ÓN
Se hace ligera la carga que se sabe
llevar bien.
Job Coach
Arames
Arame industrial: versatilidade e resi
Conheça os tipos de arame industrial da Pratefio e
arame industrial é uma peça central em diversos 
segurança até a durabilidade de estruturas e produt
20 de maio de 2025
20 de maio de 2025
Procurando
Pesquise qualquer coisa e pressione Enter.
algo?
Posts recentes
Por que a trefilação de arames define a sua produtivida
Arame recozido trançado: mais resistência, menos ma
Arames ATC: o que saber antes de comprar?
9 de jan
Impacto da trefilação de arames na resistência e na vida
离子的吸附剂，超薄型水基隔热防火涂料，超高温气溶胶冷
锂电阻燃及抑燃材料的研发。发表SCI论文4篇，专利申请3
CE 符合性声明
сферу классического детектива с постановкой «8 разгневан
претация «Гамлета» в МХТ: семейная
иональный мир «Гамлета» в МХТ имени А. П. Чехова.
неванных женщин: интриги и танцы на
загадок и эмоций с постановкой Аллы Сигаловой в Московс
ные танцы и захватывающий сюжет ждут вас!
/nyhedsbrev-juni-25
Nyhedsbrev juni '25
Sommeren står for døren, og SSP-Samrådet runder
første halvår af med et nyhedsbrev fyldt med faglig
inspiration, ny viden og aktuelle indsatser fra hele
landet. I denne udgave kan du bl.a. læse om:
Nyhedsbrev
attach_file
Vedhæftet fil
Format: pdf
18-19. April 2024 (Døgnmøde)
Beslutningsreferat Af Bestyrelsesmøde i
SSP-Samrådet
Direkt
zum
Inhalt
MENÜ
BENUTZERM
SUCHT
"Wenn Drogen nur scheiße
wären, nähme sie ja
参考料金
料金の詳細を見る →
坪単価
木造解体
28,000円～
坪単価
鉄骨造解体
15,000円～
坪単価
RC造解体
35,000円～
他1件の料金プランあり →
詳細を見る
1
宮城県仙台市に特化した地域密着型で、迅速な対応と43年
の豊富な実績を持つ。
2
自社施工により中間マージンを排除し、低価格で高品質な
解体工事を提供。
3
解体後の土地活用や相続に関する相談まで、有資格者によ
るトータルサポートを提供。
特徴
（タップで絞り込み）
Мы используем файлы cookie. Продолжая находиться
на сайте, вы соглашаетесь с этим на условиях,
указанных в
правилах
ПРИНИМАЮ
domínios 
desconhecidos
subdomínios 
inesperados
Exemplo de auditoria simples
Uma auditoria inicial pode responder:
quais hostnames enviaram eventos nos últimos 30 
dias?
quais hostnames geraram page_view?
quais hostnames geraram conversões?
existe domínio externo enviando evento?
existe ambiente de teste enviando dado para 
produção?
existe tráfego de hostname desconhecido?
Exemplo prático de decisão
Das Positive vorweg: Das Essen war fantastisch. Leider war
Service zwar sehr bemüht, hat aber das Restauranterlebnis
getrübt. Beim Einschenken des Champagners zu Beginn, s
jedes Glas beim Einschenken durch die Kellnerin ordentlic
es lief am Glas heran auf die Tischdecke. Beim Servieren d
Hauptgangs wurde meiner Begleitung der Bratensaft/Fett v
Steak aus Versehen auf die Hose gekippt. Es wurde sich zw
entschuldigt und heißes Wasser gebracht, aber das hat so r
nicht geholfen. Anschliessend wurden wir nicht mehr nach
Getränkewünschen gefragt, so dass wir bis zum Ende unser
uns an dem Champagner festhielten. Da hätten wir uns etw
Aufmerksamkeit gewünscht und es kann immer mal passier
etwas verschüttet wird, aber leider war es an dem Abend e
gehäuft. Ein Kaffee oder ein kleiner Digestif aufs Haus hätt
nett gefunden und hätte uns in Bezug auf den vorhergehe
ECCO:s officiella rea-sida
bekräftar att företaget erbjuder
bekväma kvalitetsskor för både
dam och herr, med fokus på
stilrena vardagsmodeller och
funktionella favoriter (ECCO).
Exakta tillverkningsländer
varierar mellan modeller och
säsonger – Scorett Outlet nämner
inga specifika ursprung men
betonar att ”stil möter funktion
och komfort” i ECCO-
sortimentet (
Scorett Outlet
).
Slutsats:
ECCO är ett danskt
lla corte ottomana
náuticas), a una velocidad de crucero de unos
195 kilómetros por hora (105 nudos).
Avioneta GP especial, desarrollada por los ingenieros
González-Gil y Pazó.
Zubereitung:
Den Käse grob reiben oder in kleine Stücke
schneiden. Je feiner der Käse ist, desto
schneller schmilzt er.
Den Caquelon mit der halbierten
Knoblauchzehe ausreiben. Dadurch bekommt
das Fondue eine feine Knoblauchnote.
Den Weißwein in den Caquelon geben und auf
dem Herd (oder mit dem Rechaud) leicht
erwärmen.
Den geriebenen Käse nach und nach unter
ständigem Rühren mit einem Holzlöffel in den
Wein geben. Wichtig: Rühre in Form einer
****
WORK INSTRUCTIONS:
Can you give the lines from the first line of the rows through the line that contains "Por que a trefilação" as a numbered list, with any blank lines left out?

ANSWER BOX:
1. ÓN
2. Se hace ligera la carga que se sabe
3. llevar bien.
4. Job Coach
5. Arames
6. Arame industrial: versatilidade e resi
7. Conheça os tipos de arame industrial da Pratefio e
8. arame industrial é uma peça central em diversos 
9. segurança até a durabilidade de estruturas e produt
10. 20 de maio de 2025
11. 20 de maio de 2025
12. Procurando
13. Pesquise qualquer coisa e pressione Enter.
14. algo?
15. Posts recentes
16. Por que a trefilação de arames define a sua produtivida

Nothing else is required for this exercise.